--- GIVEN DATA ---
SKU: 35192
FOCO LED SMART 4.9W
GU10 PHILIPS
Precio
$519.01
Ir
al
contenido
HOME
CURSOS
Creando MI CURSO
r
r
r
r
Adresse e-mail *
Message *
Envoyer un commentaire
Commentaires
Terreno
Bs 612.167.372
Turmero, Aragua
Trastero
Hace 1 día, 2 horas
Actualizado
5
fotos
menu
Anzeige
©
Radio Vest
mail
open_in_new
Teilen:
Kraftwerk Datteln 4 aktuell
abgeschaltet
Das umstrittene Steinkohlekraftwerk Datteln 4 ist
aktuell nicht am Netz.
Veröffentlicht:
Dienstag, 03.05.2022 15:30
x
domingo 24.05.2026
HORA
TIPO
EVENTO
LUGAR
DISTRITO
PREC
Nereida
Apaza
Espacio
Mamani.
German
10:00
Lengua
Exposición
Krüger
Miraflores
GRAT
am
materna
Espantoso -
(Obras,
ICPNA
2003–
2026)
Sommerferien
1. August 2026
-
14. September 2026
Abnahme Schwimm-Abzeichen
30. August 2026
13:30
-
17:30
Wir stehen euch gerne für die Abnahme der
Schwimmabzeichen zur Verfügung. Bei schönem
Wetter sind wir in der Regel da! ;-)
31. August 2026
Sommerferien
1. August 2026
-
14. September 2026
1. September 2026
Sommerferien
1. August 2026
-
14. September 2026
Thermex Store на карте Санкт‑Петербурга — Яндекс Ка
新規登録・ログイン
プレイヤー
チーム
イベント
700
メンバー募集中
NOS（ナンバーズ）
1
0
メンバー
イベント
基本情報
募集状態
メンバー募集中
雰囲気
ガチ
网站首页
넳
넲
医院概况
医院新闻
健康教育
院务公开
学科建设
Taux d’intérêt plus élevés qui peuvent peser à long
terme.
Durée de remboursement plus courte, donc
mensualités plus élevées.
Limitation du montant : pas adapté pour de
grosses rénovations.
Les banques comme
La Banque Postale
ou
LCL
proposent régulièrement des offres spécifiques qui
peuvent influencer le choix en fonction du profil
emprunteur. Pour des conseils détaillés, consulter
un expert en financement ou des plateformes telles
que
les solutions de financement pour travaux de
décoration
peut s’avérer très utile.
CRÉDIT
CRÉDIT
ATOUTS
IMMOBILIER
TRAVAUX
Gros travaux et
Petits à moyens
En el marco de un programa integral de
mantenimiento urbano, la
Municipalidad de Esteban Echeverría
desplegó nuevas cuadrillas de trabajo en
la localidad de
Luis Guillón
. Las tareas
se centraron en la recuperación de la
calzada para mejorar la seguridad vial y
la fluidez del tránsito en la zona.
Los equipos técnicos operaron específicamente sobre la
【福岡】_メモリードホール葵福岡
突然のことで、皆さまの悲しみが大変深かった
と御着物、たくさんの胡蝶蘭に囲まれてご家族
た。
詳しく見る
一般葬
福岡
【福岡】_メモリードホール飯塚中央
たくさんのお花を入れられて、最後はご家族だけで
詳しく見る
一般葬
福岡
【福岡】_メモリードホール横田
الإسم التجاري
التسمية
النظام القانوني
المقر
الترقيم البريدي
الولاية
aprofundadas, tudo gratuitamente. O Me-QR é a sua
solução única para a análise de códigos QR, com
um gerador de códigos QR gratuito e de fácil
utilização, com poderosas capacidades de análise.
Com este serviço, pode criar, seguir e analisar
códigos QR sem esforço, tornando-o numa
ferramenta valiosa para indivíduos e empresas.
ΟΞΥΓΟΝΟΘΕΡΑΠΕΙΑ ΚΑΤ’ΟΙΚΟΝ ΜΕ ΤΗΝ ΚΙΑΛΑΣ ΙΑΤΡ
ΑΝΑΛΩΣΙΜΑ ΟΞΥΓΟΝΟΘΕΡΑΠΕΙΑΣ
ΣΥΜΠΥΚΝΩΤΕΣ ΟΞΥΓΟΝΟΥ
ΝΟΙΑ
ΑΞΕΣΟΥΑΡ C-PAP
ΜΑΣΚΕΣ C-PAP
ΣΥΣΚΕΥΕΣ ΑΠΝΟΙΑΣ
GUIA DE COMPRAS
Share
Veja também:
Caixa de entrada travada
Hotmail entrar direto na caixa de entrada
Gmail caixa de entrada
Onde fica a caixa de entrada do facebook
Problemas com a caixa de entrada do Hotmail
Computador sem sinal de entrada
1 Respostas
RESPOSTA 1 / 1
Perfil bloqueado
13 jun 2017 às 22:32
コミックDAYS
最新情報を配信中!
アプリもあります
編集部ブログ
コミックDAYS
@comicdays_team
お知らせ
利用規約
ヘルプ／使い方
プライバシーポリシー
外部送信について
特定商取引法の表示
---
Among the entries, how many lines hold the word "financement"? Please answer with only that number.

* [COMPLETED EXERCISE]:
2